• Problem description: Nothing in the entries may change when you repeat them, and no images may appear.
◇ ◇ ◇ ◇ ◇ ◇ ◇
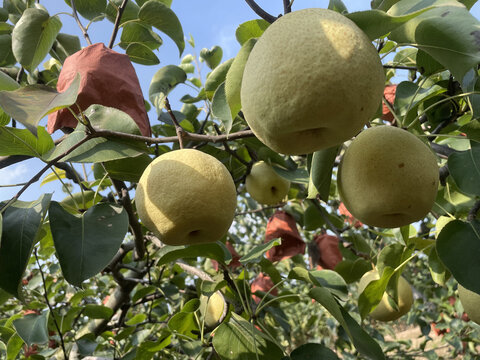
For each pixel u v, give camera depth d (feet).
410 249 1.68
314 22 0.84
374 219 1.09
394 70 2.36
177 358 2.60
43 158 1.24
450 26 0.97
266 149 2.14
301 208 2.97
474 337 4.02
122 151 1.30
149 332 2.59
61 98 0.86
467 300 1.44
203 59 2.47
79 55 1.55
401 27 1.04
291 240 2.61
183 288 2.92
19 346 2.14
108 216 1.13
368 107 0.85
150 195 1.07
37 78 2.33
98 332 2.50
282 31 0.85
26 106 0.84
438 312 4.66
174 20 2.10
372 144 1.07
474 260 1.10
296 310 5.91
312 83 0.79
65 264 1.01
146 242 2.43
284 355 1.38
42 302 2.74
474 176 1.14
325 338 5.33
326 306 1.33
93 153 1.28
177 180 1.05
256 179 2.32
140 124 1.54
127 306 2.81
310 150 0.95
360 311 1.51
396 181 1.03
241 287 1.78
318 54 0.80
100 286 3.64
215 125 2.15
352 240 2.64
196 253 1.60
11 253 0.97
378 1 1.30
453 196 1.76
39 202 1.06
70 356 2.43
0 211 1.00
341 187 1.16
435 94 1.48
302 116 0.81
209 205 1.06
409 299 1.90
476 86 1.40
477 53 0.94
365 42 0.85
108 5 2.33
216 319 1.82
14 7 2.54
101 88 1.50
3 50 2.31
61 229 1.06
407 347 4.33
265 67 0.84
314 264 2.70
◇ ◇ ◇ ◇ ◇ ◇ ◇
• Written response:
For each pixel u v, give camera depth d (feet).
410 249 1.68
314 22 0.84
374 219 1.09
394 70 2.36
177 358 2.60
43 158 1.24
450 26 0.97
266 149 2.14
301 208 2.97
474 337 4.02
122 151 1.30
149 332 2.59
61 98 0.86
467 300 1.44
203 59 2.47
79 55 1.55
401 27 1.04
291 240 2.61
183 288 2.92
19 346 2.14
108 216 1.13
368 107 0.85
150 195 1.07
37 78 2.33
98 332 2.50
282 31 0.85
26 106 0.84
438 312 4.66
174 20 2.10
372 144 1.07
474 260 1.10
296 310 5.91
312 83 0.79
65 264 1.01
146 242 2.43
284 355 1.38
42 302 2.74
474 176 1.14
325 338 5.33
326 306 1.33
93 153 1.28
177 180 1.05
256 179 2.32
140 124 1.54
127 306 2.81
310 150 0.95
360 311 1.51
396 181 1.03
241 287 1.78
318 54 0.80
100 286 3.64
215 125 2.15
352 240 2.64
196 253 1.60
11 253 0.97
378 1 1.30
453 196 1.76
39 202 1.06
70 356 2.43
0 211 1.00
341 187 1.16
435 94 1.48
302 116 0.81
209 205 1.06
409 299 1.90
476 86 1.40
477 53 0.94
365 42 0.85
108 5 2.33
216 319 1.82
14 7 2.54
101 88 1.50
3 50 2.31
61 229 1.06
407 347 4.33
265 67 0.84
314 264 2.70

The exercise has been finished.